Female ISIS fighters are attacking the children of Khaled Sharrouf and other Australians
Women and children, including those of dead Australian terrorist Khaled Sharrouf, who say they regret joining ISIS in Syria are being attacked by female extremists while living in overcrowded camps.
Sharrouf’s 17-year-old pregnant daughter Zaynab Sharrouf, her siblings Hoda, 16, and Humzeh, eight, and Zaynab’s two children are living in a camp at al-Hawl near the Iraq border, having moved there when ISIS lost control of the Syrian village Baghouz in March.
Five Australians among 73,000 people living at the camp have said they regret travelling to the Middle East to support ISIS.
They have been targeted by female extremists within the camp and have had their tents slashed for speaking out, the Washington Post reported.
Director of terrorism at Charles Sturt University, Levi West, said the camp worked in a similar way to prison, saying there was an ‘established gang’ in control.
‘If they happen to be the toughest and meanest gang on that cell block, then there’s probably some utility in either joining that gang or tolerating what it goes on about, so you can survive,’ Mr West told The Australian.
‘So I think there’s a similar dynamic as that where people might find it necessary to affiliate with or go along with elements in the refugee camp.’
Robert Van Aalst, a lawyer for the Sharrouf children’s grandmother Karen Nettleton, said the family are desperate to return to Australia.
Mystery benefactors have offered the children of terrorist Khaled Sharrouf free accommodation and money for healthcare and education once they escape their Syrian hellhole.
‘Wealthy people’, who won’t be publicly named, have stunned the orphans with generous offers of help, family lawyer Robert Van Aalst said.
‘I can’t believe people who don’t even know us want to help us,’ one of the children wrote to their grandmother Karen Nettleton and supporter Mr Van Aalst.
Orphans Zaynab, 17, Hoda, 16, and Humzeh Sharrouf, eight, have spent almost five years under the thumb of the Islamic State in Syria.
Convicted criminal Khaled brought the family over to the Middle East in December 2013 after fleeing Australia on his brother’s passport.
He and his two eldest boys, Abdullah, 12, and Zarqawi, 11, died in a Coalition airstrike. The children’s mother Tara Nettleton died following complications from appendicitis in 2015.
The orphans were last month reunited with their determined grandmother Karen Nettleton, who found them at the Al Hawl refugee camp.
But their planned return home has been slow-walked by the Australian government, which has not signed off on a plan to get them out of the disease-riddled camp.
Their desperation to escape Syria has only deepened with mother-of-two Zaynab seven months pregnant and surrounded by squalour.
When and if the children return home, Mr Van Aalst said they would live with Ms Nettleton – who had been given an incredible level of support.
‘We’ve been very lucky,’ he told Daily Mail Australia.
‘There are people, who I can’t name, wealthy people, who have said to us, they’ll provide funding for education and funding for medical help.
Prime Minister Scott Morrison has ruled out sending Australians to Syria to bring people back, saying it was a ‘very dangerous part of the world’.
‘Once we have them out and back home, they’ve said … we want to fund their progress from having been in a war zone for five years to getting back into a normal society.’

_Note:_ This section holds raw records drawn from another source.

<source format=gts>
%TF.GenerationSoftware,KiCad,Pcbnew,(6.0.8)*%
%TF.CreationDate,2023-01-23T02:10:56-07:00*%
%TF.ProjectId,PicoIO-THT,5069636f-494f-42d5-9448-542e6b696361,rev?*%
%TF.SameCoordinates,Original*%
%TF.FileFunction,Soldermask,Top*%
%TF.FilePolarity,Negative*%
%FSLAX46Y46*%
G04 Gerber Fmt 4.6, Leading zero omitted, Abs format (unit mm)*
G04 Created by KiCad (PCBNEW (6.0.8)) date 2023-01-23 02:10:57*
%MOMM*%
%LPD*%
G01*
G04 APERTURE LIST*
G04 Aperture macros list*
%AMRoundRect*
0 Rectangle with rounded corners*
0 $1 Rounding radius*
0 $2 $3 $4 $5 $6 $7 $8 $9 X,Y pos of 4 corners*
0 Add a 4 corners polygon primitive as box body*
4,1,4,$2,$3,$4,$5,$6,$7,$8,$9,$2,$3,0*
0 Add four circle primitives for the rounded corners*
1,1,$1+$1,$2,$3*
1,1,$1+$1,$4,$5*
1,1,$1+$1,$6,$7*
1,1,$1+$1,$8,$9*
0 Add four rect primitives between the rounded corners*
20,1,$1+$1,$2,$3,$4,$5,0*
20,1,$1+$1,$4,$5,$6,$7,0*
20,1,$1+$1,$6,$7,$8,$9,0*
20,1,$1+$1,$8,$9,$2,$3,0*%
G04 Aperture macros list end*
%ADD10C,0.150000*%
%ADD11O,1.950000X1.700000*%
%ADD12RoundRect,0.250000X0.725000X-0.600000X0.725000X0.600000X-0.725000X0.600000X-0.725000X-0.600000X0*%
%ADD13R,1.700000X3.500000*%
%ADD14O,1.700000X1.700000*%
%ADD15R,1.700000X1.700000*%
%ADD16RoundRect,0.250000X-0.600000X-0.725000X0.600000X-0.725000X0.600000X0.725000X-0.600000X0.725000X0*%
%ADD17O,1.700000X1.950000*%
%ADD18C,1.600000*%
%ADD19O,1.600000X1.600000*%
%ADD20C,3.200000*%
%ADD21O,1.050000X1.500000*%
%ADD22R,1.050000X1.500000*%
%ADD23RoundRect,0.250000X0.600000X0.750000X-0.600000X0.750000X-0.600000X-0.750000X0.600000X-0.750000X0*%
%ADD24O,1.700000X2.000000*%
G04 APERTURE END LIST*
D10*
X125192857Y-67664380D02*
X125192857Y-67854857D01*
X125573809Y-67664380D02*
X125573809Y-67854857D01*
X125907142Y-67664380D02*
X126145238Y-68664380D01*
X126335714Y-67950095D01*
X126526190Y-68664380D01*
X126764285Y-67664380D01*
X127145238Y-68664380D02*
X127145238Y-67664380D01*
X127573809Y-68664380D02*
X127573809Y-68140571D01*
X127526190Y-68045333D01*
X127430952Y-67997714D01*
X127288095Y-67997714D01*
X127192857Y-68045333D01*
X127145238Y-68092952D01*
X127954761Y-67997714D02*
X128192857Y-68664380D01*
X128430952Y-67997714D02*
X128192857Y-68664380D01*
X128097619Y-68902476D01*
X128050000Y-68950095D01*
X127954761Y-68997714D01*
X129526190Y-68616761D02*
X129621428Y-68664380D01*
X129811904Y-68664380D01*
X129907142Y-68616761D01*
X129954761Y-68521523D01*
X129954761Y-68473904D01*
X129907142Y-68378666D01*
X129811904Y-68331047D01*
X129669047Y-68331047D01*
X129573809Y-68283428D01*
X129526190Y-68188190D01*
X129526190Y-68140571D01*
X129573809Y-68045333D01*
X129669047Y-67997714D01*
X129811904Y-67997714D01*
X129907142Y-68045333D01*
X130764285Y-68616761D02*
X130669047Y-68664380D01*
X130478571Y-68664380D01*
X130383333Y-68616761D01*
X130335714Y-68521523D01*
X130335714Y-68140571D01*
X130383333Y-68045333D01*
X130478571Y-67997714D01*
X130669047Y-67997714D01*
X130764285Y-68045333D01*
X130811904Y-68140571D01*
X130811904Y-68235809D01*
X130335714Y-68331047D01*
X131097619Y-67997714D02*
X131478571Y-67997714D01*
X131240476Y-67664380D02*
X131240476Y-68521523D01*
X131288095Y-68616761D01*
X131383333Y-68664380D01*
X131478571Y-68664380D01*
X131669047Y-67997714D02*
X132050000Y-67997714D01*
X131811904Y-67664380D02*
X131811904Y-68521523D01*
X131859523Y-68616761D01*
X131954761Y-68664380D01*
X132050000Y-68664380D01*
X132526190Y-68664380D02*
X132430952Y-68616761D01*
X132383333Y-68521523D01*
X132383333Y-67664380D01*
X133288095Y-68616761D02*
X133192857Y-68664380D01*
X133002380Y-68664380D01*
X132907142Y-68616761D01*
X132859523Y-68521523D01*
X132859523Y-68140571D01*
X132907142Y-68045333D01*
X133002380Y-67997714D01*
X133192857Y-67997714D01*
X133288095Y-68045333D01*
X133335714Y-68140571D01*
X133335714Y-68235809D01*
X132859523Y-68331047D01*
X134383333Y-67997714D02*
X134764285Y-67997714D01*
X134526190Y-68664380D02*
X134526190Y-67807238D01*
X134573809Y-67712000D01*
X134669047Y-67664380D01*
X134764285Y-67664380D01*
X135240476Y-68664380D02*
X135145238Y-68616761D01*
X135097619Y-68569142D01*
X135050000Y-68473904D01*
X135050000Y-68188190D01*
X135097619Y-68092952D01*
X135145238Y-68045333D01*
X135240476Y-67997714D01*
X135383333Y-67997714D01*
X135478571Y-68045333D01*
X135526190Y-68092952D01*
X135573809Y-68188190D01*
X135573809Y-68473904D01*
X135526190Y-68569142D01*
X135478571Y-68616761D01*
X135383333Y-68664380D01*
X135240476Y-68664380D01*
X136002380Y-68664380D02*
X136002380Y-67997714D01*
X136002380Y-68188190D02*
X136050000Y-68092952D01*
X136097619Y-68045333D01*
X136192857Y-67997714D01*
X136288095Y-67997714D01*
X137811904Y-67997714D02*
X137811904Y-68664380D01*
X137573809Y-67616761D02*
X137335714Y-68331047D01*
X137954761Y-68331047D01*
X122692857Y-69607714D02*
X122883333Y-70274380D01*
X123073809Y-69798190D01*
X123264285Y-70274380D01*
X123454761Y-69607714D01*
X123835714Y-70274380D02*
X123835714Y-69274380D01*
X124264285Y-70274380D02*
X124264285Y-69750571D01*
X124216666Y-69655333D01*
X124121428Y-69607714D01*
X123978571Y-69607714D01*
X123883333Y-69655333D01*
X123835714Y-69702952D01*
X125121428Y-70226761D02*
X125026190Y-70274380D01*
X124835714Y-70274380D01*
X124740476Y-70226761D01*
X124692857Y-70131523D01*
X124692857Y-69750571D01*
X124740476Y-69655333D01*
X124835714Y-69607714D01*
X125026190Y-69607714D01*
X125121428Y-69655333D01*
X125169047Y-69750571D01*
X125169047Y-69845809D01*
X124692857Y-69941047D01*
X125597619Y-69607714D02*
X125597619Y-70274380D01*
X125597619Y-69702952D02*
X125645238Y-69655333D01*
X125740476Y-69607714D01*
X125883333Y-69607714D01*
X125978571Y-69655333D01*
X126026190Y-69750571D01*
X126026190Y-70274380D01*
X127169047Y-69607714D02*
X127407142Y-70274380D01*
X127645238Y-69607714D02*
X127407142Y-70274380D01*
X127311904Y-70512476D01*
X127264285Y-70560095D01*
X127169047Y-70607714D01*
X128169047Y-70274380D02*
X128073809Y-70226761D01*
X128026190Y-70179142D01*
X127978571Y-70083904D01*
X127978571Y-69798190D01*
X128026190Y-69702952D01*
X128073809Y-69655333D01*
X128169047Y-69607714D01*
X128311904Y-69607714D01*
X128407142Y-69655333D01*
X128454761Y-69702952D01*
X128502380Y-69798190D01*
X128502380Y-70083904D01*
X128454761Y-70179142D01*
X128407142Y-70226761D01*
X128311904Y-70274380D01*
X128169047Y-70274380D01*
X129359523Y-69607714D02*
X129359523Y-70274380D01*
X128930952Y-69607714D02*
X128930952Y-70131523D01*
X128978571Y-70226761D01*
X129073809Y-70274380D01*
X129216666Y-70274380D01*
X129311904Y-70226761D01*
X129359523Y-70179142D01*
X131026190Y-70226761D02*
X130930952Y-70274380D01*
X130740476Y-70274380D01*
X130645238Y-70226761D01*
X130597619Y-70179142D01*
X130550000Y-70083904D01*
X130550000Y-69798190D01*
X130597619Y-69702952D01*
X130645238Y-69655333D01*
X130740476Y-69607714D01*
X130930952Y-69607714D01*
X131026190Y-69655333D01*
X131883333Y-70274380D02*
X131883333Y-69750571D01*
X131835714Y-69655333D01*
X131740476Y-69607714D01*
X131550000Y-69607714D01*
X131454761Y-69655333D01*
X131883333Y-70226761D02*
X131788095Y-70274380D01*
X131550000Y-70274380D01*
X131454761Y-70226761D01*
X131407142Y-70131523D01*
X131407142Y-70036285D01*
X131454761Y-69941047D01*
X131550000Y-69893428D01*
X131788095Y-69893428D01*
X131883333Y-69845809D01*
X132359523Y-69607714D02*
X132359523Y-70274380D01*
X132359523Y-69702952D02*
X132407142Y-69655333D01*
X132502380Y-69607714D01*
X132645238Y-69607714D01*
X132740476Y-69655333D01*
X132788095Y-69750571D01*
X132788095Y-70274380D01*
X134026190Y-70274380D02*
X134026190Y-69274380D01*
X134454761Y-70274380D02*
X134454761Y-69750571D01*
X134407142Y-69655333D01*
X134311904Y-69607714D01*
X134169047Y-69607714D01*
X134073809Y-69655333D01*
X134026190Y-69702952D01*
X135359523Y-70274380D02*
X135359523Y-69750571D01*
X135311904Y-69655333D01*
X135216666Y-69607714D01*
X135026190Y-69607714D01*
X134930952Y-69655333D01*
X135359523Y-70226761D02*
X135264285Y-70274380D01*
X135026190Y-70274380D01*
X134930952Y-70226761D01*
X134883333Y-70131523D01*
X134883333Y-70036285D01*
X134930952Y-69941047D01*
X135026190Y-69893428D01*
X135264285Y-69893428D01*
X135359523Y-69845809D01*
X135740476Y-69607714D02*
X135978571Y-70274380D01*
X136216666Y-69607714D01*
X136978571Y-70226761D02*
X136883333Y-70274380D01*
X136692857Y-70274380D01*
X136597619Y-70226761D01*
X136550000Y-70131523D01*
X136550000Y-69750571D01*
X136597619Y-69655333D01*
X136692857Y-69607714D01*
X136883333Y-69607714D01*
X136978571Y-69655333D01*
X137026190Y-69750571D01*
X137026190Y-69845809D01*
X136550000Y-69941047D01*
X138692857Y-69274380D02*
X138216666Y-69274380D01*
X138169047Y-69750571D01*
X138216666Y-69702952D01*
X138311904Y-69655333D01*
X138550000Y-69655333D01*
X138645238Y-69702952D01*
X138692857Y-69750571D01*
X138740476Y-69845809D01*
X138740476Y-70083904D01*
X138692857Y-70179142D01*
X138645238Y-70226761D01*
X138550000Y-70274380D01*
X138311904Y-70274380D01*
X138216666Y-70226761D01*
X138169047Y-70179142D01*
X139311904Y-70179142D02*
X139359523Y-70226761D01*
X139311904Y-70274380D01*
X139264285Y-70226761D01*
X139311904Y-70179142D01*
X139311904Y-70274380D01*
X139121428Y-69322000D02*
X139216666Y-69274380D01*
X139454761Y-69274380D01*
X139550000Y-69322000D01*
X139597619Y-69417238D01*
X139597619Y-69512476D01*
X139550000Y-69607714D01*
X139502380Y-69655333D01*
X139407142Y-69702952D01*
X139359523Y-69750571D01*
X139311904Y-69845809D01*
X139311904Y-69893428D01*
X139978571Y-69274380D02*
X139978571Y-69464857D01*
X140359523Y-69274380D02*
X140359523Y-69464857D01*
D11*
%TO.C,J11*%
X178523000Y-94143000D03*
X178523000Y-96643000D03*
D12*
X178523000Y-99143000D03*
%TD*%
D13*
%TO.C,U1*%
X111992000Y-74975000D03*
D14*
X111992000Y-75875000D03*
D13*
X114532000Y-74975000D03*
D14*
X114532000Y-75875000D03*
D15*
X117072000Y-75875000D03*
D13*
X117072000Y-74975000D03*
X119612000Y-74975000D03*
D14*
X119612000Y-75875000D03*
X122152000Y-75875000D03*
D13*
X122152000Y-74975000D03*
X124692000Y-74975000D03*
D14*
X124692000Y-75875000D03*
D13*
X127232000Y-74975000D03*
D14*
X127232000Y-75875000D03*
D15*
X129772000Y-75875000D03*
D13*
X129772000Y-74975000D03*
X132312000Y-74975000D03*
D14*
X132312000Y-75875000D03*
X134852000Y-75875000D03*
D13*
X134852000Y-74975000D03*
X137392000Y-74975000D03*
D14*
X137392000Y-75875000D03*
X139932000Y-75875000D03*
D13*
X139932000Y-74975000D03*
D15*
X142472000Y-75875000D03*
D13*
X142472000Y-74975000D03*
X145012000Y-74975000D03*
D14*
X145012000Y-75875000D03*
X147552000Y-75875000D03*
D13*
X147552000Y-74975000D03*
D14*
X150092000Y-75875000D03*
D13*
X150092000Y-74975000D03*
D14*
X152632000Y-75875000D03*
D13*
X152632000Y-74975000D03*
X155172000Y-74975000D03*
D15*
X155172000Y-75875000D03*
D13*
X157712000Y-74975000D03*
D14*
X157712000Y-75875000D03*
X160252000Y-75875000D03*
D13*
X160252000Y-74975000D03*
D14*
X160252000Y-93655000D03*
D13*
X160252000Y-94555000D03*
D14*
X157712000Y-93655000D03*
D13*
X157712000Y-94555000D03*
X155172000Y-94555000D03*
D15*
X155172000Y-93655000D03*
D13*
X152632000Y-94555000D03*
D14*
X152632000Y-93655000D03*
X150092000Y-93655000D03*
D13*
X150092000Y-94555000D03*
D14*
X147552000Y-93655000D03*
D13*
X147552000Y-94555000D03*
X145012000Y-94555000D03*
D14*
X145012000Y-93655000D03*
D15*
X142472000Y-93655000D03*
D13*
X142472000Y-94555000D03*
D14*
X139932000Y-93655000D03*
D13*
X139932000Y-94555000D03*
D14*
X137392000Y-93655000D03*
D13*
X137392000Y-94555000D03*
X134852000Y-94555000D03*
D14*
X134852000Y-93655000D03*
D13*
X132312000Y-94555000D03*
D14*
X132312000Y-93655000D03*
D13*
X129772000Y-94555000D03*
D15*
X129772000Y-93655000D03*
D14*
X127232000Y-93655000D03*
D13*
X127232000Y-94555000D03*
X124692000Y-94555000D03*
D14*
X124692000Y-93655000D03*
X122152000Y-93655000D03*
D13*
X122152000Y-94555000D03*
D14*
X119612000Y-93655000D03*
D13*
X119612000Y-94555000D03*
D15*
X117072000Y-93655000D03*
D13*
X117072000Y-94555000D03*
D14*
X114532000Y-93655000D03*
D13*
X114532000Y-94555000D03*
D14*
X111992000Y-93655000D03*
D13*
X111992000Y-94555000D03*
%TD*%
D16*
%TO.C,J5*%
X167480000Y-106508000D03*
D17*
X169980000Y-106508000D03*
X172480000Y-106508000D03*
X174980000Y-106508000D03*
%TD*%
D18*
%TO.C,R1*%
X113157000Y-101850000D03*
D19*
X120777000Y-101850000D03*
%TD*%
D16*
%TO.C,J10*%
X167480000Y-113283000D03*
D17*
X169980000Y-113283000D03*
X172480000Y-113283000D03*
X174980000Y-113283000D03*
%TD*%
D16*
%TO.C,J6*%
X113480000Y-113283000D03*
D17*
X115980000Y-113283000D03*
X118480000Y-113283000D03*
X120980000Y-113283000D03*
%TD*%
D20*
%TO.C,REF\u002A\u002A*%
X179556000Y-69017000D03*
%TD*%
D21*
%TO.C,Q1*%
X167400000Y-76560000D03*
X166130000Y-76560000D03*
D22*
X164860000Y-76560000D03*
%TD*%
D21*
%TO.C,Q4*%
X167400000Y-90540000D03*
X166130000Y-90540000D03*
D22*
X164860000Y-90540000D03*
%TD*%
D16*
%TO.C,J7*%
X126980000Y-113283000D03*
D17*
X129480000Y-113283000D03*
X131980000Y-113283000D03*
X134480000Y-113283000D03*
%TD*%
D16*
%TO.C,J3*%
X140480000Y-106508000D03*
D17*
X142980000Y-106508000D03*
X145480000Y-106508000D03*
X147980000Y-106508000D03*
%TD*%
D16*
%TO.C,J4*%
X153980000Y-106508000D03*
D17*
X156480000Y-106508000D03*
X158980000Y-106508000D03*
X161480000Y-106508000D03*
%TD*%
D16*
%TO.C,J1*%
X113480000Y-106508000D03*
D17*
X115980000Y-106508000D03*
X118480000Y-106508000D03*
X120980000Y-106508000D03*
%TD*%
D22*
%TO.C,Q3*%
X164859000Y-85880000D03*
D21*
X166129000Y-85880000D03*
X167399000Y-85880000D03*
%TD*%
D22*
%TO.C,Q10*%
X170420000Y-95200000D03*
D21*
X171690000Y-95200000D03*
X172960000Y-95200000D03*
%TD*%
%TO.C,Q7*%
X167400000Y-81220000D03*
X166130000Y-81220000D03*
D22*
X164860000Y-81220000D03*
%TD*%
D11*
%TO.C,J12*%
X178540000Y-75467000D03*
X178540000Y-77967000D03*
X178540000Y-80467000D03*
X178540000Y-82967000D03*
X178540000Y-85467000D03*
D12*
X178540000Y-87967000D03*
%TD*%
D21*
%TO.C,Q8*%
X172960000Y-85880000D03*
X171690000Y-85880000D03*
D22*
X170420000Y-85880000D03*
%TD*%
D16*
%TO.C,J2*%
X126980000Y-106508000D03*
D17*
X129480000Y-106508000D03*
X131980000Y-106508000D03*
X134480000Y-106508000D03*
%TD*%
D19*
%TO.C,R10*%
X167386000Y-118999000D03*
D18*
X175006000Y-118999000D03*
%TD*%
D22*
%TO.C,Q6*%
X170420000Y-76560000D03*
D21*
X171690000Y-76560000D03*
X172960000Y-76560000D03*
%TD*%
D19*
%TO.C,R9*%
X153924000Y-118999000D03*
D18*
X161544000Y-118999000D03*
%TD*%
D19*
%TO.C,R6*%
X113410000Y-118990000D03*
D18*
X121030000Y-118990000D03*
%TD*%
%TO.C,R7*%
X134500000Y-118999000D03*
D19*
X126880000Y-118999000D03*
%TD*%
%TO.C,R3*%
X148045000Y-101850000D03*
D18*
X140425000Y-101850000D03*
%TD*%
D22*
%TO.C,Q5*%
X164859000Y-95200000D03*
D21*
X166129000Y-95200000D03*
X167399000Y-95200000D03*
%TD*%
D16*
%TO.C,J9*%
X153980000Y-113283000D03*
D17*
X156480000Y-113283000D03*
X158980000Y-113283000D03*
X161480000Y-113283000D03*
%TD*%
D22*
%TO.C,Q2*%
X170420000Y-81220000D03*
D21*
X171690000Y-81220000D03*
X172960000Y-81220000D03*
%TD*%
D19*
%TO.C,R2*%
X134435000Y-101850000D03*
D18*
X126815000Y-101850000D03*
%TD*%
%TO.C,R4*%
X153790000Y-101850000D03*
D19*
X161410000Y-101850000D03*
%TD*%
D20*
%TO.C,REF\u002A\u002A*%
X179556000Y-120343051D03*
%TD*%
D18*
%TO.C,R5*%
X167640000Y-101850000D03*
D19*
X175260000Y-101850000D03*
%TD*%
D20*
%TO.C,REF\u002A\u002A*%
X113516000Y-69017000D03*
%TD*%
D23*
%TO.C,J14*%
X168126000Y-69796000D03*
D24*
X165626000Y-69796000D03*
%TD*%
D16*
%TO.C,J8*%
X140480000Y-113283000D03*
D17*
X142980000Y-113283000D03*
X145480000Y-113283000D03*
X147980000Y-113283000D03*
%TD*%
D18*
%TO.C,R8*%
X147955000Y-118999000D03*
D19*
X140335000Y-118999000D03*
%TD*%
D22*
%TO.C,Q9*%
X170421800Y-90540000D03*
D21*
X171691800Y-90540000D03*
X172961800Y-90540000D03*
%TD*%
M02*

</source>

Mr Van Aalst said none of the children have ‘any affiliation’ with the ideals of their father or ISIS.
‘The kids have always steadfastly wanted to come home, the conversations between the kids and Karen have always been of love. I have never heard one word of resentment, they miss Australia,’ he told Nine News.

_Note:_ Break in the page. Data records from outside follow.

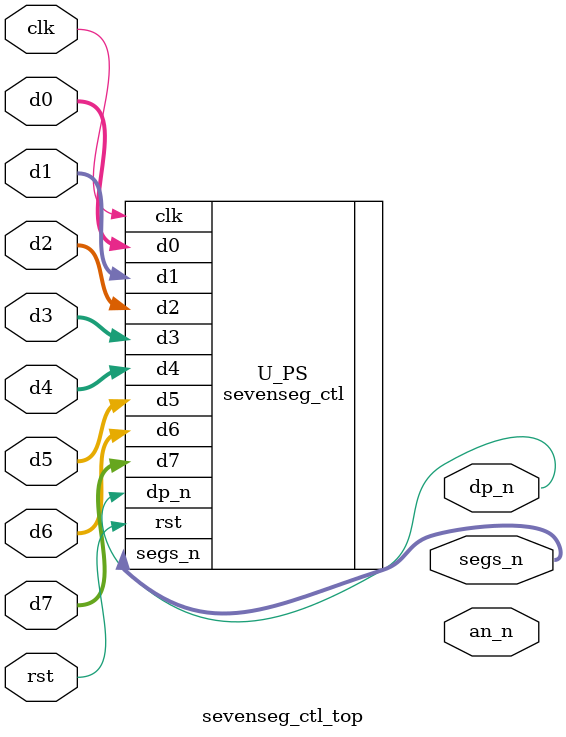
<source format=sv>
`timescale 1ns / 1ps


module sevenseg_ctl_top(
    input logic clk, rst,
    input logic [6:0] d7, d6, d5, d4, d3, d2, d1, d0,
    output logic [6:0] segs_n,
    output logic dp_n,
    output logic [7:0] an_n
    );
    sevenseg_ctl U_PS(.clk, .rst, .d7, .d6, .d5, .d4, .d3, .d2, .d1, .d0, .segs_n, .dp_n);
endmodule

</source>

Zaynab Sharrouf described her desperation to escape the camp’s harrowing conditions when she and her siblings were reunited with their Australian grandmother Karen Nettleton.
‘I think that’s my biggest fear, to give birth here because I’ve heard a lot of stories of people giving birth inside their tent and a lot of them haven’t worked out properly,’ Zaynab told Four Corners.
‘It’s a big fear for me because I’m scared for that. Some children have made it, some children have died. It’s not a big chance that they’ll live, not a big chance.’
Even inside their tent, Zaynab and her sister Hoda wouldn’t remove their veils because wearing the niqab is strictly enforced at the camp.